Setting up NetCDF file attributes¶
In a recent blog post we discussed how to make a NetCDF file. Now that we know how to make one, the next step is to find out what attributes should be included in the file moving forward.
Why is this important?¶
There are 3 reasons why it’s necessary to set up the attributes correctly:
Personal reference: You need to be able to keep track of all the files you produce.
Software operation: Various NetCDF software utilities (e.g. CDO, NCO) expect a certain format and will not be able to properly process your file otherwise.
File sharing: Files which are intended to be shared with others, whether with colleagues, or in publications, need to follow accepted standards.
The two kinds of attributes you need to set are global and variable attributes. There are Climate and Forecast (CF) conventions for setting the attributes of NetCDF files.
Setting the global attributes¶
Global attributes allow you and others know what this file is for. Of these, there are three levels of importance as set by the CF conventions:
Optional - i.e. not necessarily recommended.

_Your tasks_
[A] From the passage on NetCDF file attributes, output word for word the stretch starting with "Setting up NetCDF" and going on through "files you produce.".
[B] Render this sentence from the passage on NetCDF file attributes in Spanish: "There are Climate and Forecast (CF) conventions for setting the attributes of NetCDF files."

_Data excerpts_

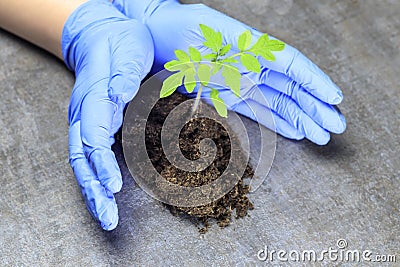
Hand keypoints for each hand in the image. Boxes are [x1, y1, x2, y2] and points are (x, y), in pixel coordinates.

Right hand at [62, 0, 153, 229]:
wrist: (101, 37)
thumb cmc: (119, 43)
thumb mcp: (127, 50)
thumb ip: (123, 73)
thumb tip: (118, 94)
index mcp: (92, 95)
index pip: (92, 135)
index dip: (101, 163)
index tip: (113, 186)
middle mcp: (83, 112)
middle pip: (80, 157)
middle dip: (93, 189)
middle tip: (108, 217)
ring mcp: (84, 120)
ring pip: (81, 161)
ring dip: (92, 191)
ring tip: (106, 217)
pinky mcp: (91, 124)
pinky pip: (89, 156)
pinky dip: (95, 178)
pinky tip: (104, 195)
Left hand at [114, 0, 345, 144]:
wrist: (154, 40)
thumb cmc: (178, 32)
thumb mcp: (203, 37)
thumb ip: (227, 57)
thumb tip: (252, 72)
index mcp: (250, 47)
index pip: (290, 64)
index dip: (313, 81)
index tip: (334, 98)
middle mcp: (251, 66)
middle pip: (291, 87)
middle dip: (315, 107)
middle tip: (337, 127)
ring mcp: (242, 83)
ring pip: (279, 102)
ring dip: (302, 119)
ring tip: (322, 135)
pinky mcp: (229, 97)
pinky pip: (259, 111)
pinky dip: (278, 122)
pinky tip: (296, 131)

_Results for each task_
[A]
Setting up NetCDF file attributes¶
In a recent blog post we discussed how to make a NetCDF file. Now that we know how to make one, the next step is to find out what attributes should be included in the file moving forward.
Why is this important?¶
There are 3 reasons why it’s necessary to set up the attributes correctly:
Personal reference: You need to be able to keep track of all the files you produce.

[B] Existen convenciones de Clima y Pronóstico (CF) para establecer los atributos de los archivos NetCDF.